I started out in genealogy research the way many do. While creating my family tree online, I would connect with other trees, and if their additional information made sense I added it to my tree, especially if the information was in multiple trees. (Many of you are gasping or shaking your head right now! So am I!) I soon learned that accepting data without documentation will get you in a lot of trouble. Unfortunately, I didn’t learn it quite quickly enough.

Last month I took a day trip to the Los Angeles Public Library with a group from the San Diego Genealogical Society. I began the trip with a couple of research goals in mind, but when none of those panned out, I just started searching records regarding the surnames and geographical locations found in my tree.

I found many maps showing locations of property in central Illinois that family members owned in the 1800s. I found cemetery transcriptions from Shelby County, Illinois and marriage and death record transcriptions from Hardin County, Ohio. But the biggest treasure trove turned out to be a couple of biographical sketches I found in an 1887 biographical album for Champaign County, Illinois.
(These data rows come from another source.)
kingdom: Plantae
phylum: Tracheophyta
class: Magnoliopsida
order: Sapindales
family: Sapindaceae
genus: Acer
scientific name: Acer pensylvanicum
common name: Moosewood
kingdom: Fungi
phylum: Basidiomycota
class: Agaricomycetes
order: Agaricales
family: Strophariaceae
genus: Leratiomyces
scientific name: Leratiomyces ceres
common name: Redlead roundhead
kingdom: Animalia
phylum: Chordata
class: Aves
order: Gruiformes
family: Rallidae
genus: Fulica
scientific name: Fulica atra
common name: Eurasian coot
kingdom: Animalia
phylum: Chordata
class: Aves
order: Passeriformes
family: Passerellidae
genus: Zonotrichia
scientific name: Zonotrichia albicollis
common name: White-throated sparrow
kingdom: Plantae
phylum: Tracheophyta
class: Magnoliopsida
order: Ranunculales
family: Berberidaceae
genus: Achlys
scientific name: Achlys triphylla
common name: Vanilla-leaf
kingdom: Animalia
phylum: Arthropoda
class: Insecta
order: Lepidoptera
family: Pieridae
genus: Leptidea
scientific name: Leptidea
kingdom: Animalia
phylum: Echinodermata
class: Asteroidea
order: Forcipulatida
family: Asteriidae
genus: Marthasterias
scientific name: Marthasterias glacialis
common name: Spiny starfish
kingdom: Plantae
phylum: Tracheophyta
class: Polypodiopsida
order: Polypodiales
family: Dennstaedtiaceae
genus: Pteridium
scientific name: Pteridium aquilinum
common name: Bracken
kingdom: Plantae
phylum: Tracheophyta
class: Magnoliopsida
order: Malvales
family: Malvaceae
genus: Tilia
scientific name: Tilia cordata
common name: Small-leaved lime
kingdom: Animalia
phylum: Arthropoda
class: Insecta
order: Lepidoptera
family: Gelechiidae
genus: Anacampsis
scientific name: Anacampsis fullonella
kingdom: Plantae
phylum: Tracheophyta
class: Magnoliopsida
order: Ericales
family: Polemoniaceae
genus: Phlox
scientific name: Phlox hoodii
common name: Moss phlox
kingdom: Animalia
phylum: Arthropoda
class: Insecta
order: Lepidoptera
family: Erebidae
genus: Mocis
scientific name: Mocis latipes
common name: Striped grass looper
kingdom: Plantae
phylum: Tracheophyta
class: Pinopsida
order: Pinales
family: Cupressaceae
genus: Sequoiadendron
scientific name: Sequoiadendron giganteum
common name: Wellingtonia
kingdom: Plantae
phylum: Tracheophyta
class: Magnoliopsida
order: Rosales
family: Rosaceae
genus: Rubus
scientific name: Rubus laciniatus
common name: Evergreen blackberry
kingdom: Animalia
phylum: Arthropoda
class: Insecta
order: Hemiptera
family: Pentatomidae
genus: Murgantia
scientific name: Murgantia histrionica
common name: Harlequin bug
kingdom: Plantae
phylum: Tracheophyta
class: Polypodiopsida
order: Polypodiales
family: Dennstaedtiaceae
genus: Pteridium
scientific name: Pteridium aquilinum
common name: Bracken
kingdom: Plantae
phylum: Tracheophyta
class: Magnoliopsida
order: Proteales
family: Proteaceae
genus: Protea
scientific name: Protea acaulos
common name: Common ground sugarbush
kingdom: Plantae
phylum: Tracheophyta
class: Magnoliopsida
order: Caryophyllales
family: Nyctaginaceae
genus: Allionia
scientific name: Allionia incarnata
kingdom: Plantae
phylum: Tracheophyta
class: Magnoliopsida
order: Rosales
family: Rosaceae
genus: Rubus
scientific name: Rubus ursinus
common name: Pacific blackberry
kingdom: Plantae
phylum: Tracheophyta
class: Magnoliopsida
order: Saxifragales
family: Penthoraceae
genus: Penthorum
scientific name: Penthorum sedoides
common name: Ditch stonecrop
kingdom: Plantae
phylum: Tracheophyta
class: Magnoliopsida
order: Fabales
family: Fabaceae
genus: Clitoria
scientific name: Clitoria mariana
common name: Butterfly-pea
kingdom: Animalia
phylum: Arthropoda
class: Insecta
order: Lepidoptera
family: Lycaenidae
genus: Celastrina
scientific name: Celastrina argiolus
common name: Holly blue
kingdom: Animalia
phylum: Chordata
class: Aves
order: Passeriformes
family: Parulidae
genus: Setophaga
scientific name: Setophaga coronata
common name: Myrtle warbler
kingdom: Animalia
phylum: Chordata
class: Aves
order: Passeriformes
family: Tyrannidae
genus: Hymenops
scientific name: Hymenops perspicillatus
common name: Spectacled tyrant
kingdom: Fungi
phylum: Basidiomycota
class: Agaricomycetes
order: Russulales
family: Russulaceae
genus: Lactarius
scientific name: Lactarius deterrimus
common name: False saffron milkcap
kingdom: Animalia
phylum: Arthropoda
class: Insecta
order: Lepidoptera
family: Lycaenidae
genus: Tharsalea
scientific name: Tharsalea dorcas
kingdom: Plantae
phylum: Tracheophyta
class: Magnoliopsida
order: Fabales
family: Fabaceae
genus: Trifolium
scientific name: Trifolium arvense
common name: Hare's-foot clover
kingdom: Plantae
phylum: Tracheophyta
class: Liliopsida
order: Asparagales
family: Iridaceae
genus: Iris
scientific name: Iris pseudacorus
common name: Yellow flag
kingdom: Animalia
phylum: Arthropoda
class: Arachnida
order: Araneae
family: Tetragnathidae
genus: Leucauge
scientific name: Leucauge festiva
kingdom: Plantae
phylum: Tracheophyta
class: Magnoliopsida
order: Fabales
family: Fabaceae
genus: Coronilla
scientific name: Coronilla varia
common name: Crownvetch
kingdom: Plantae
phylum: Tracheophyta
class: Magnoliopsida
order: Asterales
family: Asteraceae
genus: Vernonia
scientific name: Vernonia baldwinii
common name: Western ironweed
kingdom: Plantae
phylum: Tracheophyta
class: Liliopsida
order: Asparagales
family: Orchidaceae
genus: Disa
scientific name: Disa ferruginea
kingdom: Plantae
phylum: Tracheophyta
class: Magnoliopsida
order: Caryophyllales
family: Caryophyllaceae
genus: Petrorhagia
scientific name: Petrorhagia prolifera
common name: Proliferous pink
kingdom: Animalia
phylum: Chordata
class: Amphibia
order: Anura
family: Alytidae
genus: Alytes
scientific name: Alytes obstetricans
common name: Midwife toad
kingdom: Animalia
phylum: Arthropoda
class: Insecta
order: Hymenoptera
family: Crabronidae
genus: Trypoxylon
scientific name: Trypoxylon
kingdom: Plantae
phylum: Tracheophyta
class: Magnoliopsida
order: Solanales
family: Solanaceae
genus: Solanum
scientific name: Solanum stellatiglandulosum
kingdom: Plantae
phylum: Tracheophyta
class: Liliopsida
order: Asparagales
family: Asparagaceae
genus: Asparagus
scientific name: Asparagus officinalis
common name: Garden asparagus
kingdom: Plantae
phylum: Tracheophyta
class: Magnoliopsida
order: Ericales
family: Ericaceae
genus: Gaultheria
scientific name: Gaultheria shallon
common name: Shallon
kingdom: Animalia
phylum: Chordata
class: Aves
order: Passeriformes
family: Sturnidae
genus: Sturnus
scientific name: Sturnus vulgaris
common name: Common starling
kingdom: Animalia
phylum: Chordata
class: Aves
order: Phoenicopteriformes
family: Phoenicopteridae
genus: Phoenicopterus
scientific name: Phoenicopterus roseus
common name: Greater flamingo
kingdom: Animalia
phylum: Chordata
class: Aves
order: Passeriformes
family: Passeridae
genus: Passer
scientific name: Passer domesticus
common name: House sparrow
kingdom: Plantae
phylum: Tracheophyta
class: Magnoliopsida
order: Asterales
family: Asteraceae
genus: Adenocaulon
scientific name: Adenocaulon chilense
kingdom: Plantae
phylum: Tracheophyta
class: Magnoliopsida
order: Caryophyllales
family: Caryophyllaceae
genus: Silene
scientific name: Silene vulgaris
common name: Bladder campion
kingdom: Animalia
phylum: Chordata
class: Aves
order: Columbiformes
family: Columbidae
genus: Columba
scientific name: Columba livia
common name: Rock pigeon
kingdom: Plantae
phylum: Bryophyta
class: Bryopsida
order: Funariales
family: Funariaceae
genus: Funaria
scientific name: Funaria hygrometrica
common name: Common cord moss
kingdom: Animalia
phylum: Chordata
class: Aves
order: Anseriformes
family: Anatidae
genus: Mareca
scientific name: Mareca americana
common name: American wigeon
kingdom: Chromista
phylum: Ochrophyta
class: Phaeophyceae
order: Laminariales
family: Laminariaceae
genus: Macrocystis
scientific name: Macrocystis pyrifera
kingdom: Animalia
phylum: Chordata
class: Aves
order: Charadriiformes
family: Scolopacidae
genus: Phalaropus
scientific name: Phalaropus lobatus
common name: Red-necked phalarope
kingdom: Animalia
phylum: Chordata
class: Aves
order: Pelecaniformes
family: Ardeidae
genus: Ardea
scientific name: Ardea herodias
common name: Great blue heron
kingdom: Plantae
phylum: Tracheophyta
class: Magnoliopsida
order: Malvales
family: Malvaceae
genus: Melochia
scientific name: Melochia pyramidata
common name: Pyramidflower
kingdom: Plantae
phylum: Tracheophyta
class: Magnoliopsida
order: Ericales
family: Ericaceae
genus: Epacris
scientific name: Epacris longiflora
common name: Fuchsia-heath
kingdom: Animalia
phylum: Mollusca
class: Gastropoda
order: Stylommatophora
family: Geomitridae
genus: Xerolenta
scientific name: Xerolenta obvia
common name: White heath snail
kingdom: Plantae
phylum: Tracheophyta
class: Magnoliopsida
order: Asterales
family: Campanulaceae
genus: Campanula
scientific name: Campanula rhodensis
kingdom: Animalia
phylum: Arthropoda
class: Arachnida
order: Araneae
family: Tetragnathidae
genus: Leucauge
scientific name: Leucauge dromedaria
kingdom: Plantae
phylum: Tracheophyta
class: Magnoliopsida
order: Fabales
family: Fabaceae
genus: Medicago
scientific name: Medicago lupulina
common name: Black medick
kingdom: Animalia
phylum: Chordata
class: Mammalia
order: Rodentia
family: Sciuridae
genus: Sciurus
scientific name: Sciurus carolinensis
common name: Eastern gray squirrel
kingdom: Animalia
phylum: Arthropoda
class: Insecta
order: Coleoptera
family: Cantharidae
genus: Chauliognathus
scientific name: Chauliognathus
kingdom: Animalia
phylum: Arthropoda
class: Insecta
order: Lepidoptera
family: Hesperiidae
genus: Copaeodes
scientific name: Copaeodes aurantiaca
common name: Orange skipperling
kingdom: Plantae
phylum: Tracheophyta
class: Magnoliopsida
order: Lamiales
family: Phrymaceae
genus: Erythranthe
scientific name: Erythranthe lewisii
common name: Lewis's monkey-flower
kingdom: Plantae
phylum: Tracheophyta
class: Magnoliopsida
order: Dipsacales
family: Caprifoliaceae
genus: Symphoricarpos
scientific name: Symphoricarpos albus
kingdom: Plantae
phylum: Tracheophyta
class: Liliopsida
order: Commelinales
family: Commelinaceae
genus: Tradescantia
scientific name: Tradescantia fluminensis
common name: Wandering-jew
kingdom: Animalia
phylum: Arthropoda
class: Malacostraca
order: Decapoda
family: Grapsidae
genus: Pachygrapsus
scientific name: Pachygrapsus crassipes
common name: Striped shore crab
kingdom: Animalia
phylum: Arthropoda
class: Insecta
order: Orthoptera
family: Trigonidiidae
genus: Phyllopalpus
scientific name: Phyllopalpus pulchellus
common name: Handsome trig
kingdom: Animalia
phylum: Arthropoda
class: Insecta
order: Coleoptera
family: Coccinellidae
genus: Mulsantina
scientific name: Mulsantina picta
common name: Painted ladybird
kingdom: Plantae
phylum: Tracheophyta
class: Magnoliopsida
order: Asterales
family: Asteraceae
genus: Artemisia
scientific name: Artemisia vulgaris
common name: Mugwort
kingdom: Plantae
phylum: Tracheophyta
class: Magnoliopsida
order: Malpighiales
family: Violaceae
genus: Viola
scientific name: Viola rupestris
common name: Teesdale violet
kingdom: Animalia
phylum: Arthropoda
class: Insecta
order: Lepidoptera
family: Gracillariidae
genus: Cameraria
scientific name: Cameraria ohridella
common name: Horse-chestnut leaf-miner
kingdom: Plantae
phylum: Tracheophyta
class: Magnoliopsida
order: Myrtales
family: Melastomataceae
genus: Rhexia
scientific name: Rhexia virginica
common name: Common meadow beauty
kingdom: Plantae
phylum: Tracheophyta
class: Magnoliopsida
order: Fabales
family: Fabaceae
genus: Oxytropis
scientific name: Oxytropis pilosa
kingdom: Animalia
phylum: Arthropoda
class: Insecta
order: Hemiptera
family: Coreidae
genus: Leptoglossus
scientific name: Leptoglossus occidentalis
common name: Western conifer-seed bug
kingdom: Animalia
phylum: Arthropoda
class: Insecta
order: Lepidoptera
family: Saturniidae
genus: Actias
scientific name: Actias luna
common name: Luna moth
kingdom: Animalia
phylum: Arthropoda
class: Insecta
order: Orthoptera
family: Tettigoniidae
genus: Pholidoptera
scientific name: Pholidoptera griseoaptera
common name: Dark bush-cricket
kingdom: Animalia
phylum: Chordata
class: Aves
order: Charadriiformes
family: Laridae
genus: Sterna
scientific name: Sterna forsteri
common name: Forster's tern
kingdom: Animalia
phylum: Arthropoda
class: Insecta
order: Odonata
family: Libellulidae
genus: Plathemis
I already had in my possession a transcription of the Bailey and Trotter family history as told by Henry E. Bailey, my grandmother's grand uncle. Henry was 83 when he set out to tell his family’s story, and I found it a little difficult to follow in places. It didn’t help that he didn’t always use the same name for a given relative. But it is also telling when several times in the narrative he says, “Do you get me?” I love that he took the time and found it important to write this history for us, though, and will always be grateful to him for it.

The two biographies I brought home from LA were for Jefferson and Hiram Trotter. I knew that Hiram was the brother of my 3rd great-grandmother, but I wasn’t sure if Jefferson was related. I started re-reading Henry’s account and was startled to find Jefferson listed. He was not a direct relative, so his relationship to Henry’s parents was described in one of those “Do you get me?” paragraphs. But his story is important nonetheless because he was with Henry’s father Silas when he died. They and a 3rd relative were trying to make it home from an aborted trip to find gold in California, when Silas was taken ill. Medical help was too late and Silas never made it home to his wife and seven children. He was only 38.

Henry explained that Jefferson was his mother’s cousin. Jefferson’s father was Matthew Trotter, brother of William Trotter, his mother’s father. That’s as far back as we had been able to take our Trotters—to the brothers, Matthew and William—until I put my tree online, that is. Most of the other trees I found listed another William as William’s father. I didn’t notice then that there was no mention of Matthew in those trees. And I was enough of a "genealogical newbie" at the time that I didn't track down sources before adding the elder William to my tree.

However, the biography of Jefferson that I found last month lists his father as Matthew, as Henry said, but it goes further and lists Matthew’s father as Matthew, who was born in Ireland in 1717. Since the younger William was Matthew’s brother, the elder Matthew was his father also. (Do you get me? LOL) I have spent the last few days removing the elder William and those connected to him from my tree--about 30 people. But I am now getting the correct Trotters (and source citations!) added.

I’m laughing as I read over what I just wrote. It sounds like one of those brain-teaser puzzles. I guess I should be asking, “Can anyone figure out Jefferson’s relationship to me?” (Sorry, I can’t offer a prize, except bragging rights!)